Her primal anxiety was always language. Unlike Adam, Eve never speaks on the day of her creation, and can only narrate its trauma long after the fact. She’s the gendered difference that makes the Word of God signify, along with the great chain of masculinities who bask in Its image as their own. She plucks the Fruit in the desperate hope that it might “give elocution to the mute, and teach the tongue not made for speech to speak.”

It doesn’t work. And yet.

Her last words, spoken as her home burns in the wrath of God—her words don’t rhyme, since almost nothing in the poem does. But they do add up to fourteen lines, a math problem even English majors can solve. Eve’s final, and our first, comfort is the sonnet—the original poem, fast after the original sin.

Milton gives Eve the dignity his God never would—she is the one who pursues things unattempted yet in prose or rhime, as the mother of humankind and poetry both. One is the measure of the other.

I’d been worried that crisis is no time for poetry. But poetry was the only thing we carried from the ashes of the Garden. It’s not the thing we give up first; it’s the thing we do first. This thing we all share, the thing we’re brought here to celebrate today—it is, as another poet said, the rock of defense of the human spirit.

After Eve finishes her valediction, Michael ushers the couple to the gates, where they drop some natural tears. But instead of punishment, they are rewarded with a vision of quiet sublimity: “The World was all before them.” Whatever that time before was, it was never part of the “all” that makes up the “World.” A conventional theology would have this be a time of cosmic sadness.
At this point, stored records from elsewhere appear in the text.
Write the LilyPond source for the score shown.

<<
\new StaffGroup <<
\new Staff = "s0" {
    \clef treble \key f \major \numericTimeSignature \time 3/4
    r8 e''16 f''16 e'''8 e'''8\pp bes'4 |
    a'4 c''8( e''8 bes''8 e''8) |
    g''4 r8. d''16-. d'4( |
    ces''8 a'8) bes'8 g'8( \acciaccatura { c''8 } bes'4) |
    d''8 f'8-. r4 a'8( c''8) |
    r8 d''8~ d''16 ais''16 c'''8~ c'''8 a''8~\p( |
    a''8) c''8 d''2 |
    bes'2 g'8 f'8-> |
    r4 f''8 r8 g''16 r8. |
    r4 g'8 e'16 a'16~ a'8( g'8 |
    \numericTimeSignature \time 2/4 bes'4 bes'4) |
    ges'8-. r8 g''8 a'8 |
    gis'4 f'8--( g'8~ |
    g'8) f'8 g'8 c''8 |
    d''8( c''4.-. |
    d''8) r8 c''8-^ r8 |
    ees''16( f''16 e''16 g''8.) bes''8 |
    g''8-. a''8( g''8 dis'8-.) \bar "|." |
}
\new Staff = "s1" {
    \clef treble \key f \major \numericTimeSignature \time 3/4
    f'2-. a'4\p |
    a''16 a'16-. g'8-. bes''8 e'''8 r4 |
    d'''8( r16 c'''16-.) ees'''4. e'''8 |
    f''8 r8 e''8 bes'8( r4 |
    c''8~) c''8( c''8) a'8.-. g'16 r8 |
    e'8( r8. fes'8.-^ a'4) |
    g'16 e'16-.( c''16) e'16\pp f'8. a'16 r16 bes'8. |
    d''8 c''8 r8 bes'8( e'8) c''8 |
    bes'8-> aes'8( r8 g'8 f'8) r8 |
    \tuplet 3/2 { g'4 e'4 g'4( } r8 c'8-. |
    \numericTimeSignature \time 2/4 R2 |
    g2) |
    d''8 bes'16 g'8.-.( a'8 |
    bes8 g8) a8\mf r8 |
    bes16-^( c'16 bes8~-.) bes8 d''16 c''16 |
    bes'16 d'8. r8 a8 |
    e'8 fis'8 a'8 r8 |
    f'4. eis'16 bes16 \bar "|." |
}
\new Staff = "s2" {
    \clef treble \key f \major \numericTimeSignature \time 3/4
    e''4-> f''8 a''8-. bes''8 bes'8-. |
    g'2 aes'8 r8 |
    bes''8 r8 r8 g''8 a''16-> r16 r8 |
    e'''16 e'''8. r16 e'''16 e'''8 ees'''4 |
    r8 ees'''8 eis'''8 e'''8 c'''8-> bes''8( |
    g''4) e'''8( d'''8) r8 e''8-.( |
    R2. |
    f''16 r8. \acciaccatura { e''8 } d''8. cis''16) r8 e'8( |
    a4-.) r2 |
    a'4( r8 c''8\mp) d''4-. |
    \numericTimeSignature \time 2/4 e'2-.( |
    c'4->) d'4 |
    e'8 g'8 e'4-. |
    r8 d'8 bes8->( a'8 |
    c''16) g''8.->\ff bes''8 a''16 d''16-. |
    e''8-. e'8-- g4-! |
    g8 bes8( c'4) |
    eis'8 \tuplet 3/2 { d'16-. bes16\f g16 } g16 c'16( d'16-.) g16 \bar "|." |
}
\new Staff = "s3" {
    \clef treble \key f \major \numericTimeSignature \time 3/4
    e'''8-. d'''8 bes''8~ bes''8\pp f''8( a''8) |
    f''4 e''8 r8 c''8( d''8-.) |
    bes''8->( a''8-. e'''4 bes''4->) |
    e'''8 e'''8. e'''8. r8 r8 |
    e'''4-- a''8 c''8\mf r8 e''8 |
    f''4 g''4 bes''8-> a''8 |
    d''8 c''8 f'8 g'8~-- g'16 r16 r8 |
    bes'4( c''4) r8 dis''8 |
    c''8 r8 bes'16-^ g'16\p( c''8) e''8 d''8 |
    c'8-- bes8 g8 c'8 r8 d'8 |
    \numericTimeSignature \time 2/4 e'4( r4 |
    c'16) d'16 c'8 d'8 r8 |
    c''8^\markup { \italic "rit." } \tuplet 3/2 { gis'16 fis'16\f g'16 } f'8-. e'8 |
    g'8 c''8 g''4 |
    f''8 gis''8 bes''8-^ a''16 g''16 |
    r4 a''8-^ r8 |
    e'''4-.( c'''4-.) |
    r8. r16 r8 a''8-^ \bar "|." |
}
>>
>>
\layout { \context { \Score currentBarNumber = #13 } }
For Milton, it’s a somber call to action—a world of choice, duty, and labor, that make Paradise and its loss feel parochial.

Our world will heal. It will heal because we—and especially the students whose grace, intelligence, and determination we’ve come here to celebrate—will heal it. We will make it more just, humane, and righteous. This moment, and its aftermath, will call our students to a heroism of necessity from which I wish, for all the world, I could excuse them. I can only promise them that as they take their solitary way through what comes next, they will do so hand in hand with us.